Das BAG hat im Urteil vom 25.02.2010, Az.: 6 AZR 911/08 entschieden, dass ältere Arbeitnehmer nicht diskriminiert werden, wenn sie bei einer Personalabbaumaßnahme durch Abschluss von Aufhebungsverträgem gegen Abfindung ausgeschlossen werden und ihren Arbeitsplatz behalten dürfen.
1. Sachverhalt
Der Kläger ist Jahrgang 1949 und arbeitet seit 1971 bei der Beklagten. Im Jahr 2006 nahm die Beklagte Personalabbaumaßnahmen vor, wobei ihr zu diesem Zeitpunkt betriebsbedingte Beendigungskündigungen tarifvertraglich untersagt waren. Daher ging die Beklagte hin und bot den Jahrgängen 1952 und jünger an, dass diese gegen Zahlung einer Abfindung freiwillig das Arbeitsverhältnis beenden könnten. Die Höhe der Abfindung richtete sich dabei nach der Angehörigkeit im Betrieb und des monatlichen Entgelts des jeweiligen Arbeitnehmers. Jeder dieser betroffenen Jahrgänge hatte das Recht sich daraufhin zu melden, allerdings behielt sich die Beklagte das Recht vor, den mit Abfindung gespickten Ausscheidewunsch des Arbeitnehmers abzulehnen.

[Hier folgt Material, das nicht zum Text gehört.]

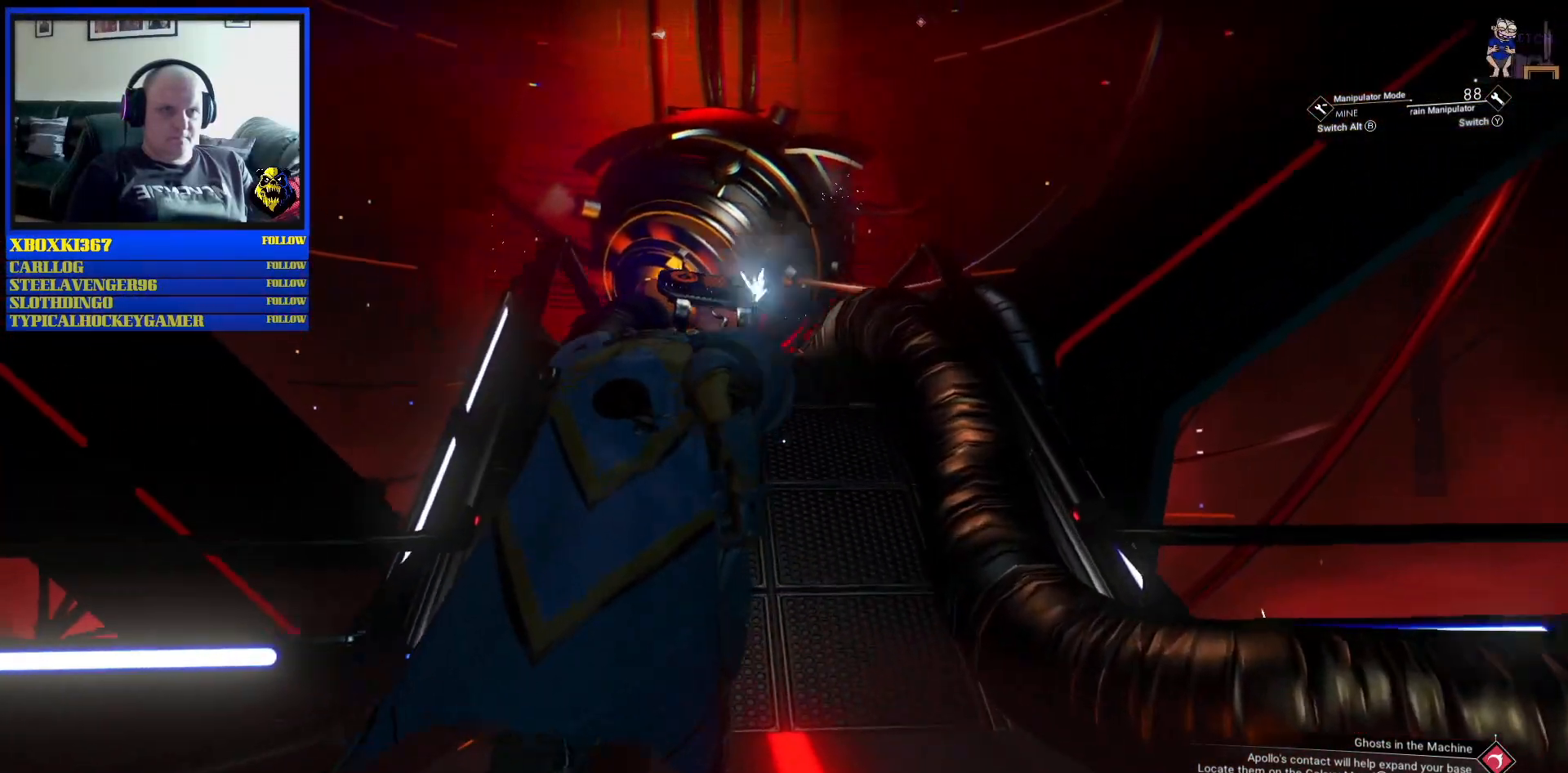
{"buttons": [], "left_stick": "up", "right_stick": "center", "events": [[83, "right_stick", "center"], [267, "right_stick", "up-left"], [483, "right_stick", "center"]]}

Der Kläger fiel aufgrund seines Geburtsjahres vor 1952 nicht unter das Angebot der Beklagten und forderte diese auf, auch ihr ein Angebot dieser Art zu unterbreiten. Dieser Aufforderung kam die Beklagte aber nicht nach und wies den Wunsch ab.

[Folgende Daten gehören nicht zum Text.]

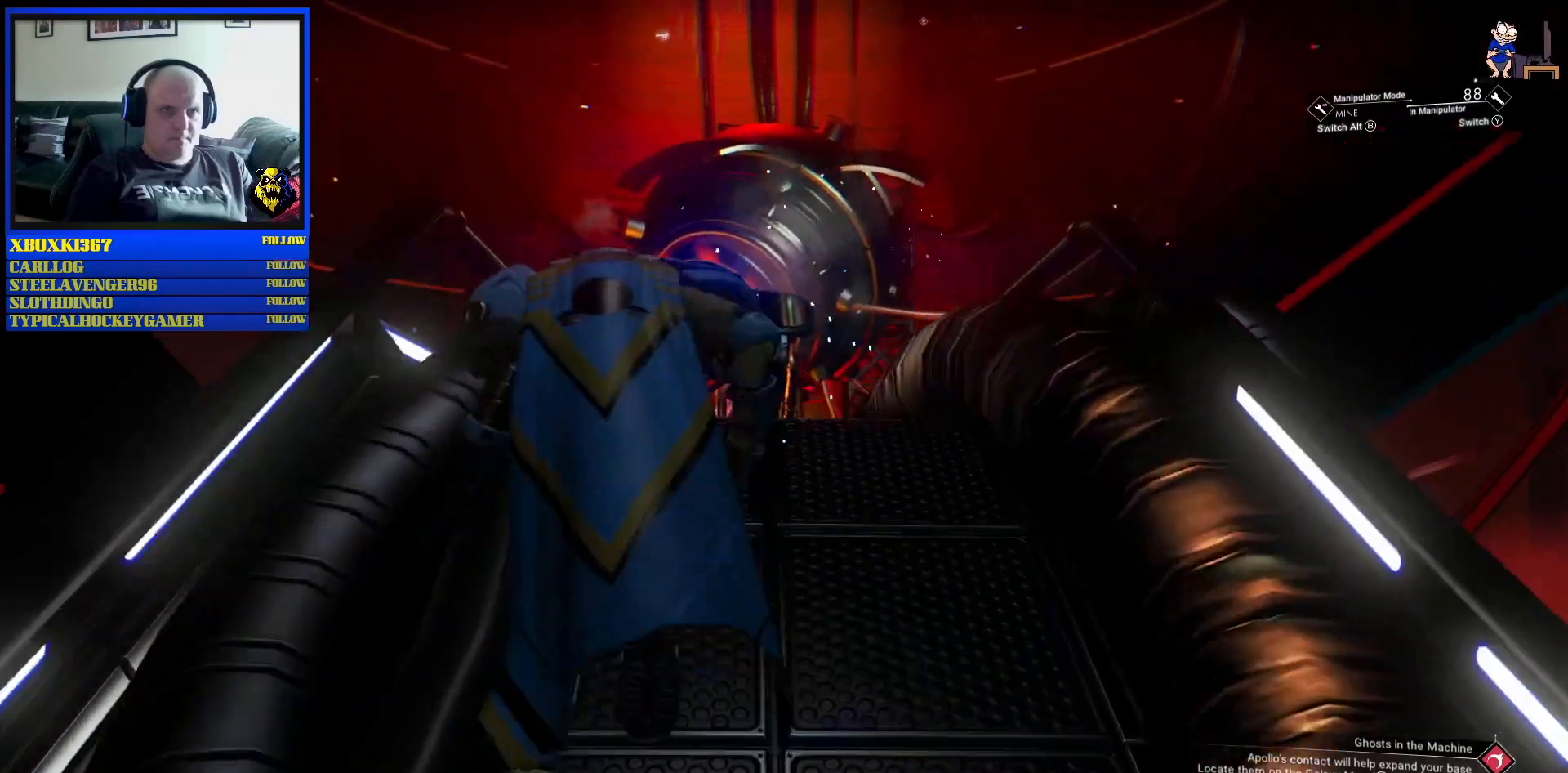
{"buttons": [], "left_stick": "center", "right_stick": "center", "events": [[50, "right_stick", "down"], [317, "right_stick", "center"], [333, "left_stick", "center"]]}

Der Kläger verlangt nun von der Beklagten ein Angebot auf Abschluss eines Aufhebungsvertrages, welches eine Abfindung in Höhe von 171.720 € beinhalten soll. In allen Instanzen blieb die Klage ohne Erfolg.
2. Das BAG entschied im Urteil vom 25.02.2010, Az.: 6 AZR 911/08, dass der Kläger keinen Anspruch auf Unterbreitung eines solchen Angebots hat. Es liegt keine Diskriminierung wegen Alters in diesem Fall vor, wenn der Kläger von der Maßnahme ausgeschlossen wird. Nach Ansicht des Gerichts fehlt es schon an einer unmittelbaren Benachteiligung wegen des Alters gemäß §
3 Abs.
1 Satz 1 AGG. Dort heißt es:
„Eine unmittelbare Benachteiligung liegt vor, wenn eine Person wegen eines in § 1 genannten Grundes eine weniger günstige Behandlung erfährt, als eine andere Person in einer vergleichbaren Situation erfährt, erfahren hat oder erfahren würde.“
Das Diskriminierungsverbot wegen Alters hat nach Angaben des Gerichts die Hauptaufgabe, den Arbeitsplatz älterer Arbeitnehmer zu erhalten, also den weiteren Verbleib im Arbeitsleben zu ermöglichen. Aufgrund dessen kann ein Arbeitsgeber nicht dazu gezwungen werden, einem älteren Arbeitnehmer ebenfalls einen Aufhebungsvertrag mit Abfindung anzubieten. Ebenfalls fehlt hier der Nachteil für den älteren Arbeitnehmer. Der Erhalt des Arbeitsplatzes durch Ausschluss beim Angebot des Aufhebungsvertrages stellt den älteren Arbeitsgeber nicht schlechter als die jüngeren, denen ein Aufhebungsvertrag angeboten wird. Schließlich darf er seine Arbeit behalten.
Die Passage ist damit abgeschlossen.